_原文摘录_:
Edman测序法是一种用于多肽中氨基酸序列测定的化学方法。该方法由Pehr-Edman于1960年开发。该测序法通过化学反应依次切下蛋白N端的每一个氨基酸，再使用高效液相色谱法分别鉴定氨基酸的ID，多次鉴定出的序列信息即为最终的蛋白质序列。

Edman测序流程

l 假设我们的氨基酸序列是MYKMRYY；

l 用异硫*酸盐对氨基末端进行标记；

l 水解样本，将被标记的氨基酸分离出来；

l 使用高效液相色谱法（HPLC）鉴定被标记的氨基酸；

l 然后再次标记剩余多肽链中的N端；

l 重复以上循环，直到最后一个氨基酸。

百泰派克蛋白质N端测序图示流程如下：

Edman测序的优势

l 不需要对照已有蛋白质序列库，就能100%保证确定蛋白质序列；

l 对于发生N端突变或者经改造过的蛋白，仍然可以提供直接的序列测定，且更为准确。

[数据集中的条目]
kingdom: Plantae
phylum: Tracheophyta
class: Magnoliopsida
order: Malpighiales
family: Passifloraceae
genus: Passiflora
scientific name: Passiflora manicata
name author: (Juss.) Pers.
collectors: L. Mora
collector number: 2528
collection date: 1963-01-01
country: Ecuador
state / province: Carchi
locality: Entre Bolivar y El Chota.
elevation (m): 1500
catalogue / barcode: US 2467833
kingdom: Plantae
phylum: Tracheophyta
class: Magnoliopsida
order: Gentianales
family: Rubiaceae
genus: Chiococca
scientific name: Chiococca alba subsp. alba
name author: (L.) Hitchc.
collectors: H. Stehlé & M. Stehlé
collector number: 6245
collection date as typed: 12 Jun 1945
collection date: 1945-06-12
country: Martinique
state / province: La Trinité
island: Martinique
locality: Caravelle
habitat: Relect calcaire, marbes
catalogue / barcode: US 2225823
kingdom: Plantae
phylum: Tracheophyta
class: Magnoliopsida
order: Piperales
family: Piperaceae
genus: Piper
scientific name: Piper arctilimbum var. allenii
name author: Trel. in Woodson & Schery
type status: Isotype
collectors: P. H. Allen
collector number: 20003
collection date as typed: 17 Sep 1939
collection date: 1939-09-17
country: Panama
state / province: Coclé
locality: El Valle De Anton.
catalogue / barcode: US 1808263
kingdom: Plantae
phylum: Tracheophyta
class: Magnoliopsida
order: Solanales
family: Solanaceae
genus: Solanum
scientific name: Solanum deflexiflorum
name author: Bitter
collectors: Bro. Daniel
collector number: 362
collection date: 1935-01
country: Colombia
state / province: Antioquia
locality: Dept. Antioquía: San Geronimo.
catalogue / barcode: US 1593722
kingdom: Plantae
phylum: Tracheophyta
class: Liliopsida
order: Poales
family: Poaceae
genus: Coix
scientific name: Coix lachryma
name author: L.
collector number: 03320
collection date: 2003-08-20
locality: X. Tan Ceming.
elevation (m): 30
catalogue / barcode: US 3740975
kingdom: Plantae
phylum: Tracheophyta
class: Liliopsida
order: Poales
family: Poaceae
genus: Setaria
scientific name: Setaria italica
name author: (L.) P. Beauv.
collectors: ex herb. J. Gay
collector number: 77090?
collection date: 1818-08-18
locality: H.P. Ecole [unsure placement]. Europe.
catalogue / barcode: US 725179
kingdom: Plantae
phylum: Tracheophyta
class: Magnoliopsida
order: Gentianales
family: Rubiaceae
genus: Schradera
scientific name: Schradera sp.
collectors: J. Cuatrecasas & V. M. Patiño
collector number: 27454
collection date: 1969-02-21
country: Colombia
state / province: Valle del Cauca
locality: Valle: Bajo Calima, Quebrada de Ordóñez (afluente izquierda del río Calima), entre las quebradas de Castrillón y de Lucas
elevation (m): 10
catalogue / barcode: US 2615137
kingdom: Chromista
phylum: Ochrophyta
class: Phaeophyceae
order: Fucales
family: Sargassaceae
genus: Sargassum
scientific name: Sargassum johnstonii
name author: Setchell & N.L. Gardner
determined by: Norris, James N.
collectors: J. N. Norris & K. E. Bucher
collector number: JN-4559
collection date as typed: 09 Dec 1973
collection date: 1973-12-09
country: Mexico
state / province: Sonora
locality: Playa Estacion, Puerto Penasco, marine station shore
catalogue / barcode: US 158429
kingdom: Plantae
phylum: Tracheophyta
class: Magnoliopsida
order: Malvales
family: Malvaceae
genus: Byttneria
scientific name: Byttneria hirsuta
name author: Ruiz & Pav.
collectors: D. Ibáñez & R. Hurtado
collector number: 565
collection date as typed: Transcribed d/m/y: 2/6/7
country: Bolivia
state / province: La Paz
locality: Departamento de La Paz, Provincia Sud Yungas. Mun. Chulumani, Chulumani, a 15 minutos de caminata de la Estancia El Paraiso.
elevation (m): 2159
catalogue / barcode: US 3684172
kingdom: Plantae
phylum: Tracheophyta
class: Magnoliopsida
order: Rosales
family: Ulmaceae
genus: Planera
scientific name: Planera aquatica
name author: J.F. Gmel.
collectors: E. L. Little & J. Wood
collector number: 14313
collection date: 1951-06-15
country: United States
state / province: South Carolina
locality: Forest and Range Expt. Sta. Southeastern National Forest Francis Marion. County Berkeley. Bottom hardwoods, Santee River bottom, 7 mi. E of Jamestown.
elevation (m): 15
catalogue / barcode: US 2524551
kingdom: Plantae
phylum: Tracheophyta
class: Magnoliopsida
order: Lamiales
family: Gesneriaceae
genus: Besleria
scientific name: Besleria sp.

_问题_:
1. 请判断下列陈述是否与原文摘录相符。每项回答“是”或“否”，并照录原文中起决定作用的语句。
(a) Edman测序法由Pehr-Edman于1960年开发。
(b) 被切下的氨基酸是用质谱法鉴定的。
(c) Edman测序需要对照已有的蛋白质序列库。
2. 根据原文摘录，回答下列问题：
(a) 测序流程中假设的氨基酸序列是什么？
(b) 该方法通过化学反应从蛋白的哪一端依次切下氨基酸？
(c) 对于发生N端突变或经改造过的蛋白，该方法仍然可以提供什么？
这些条目出自另一个来源，与原文摘录无关。

_答案_:
1.
(a) 是。“该方法由Pehr-Edman于1960年开发。”
(b) 否。“再使用高效液相色谱法分别鉴定氨基酸的ID”
(c) 否。“不需要对照已有蛋白质序列库，就能100%保证确定蛋白质序列”

2.
(a) MYKMRYY。
(b) N端。
(c) 直接的序列测定，且更为准确。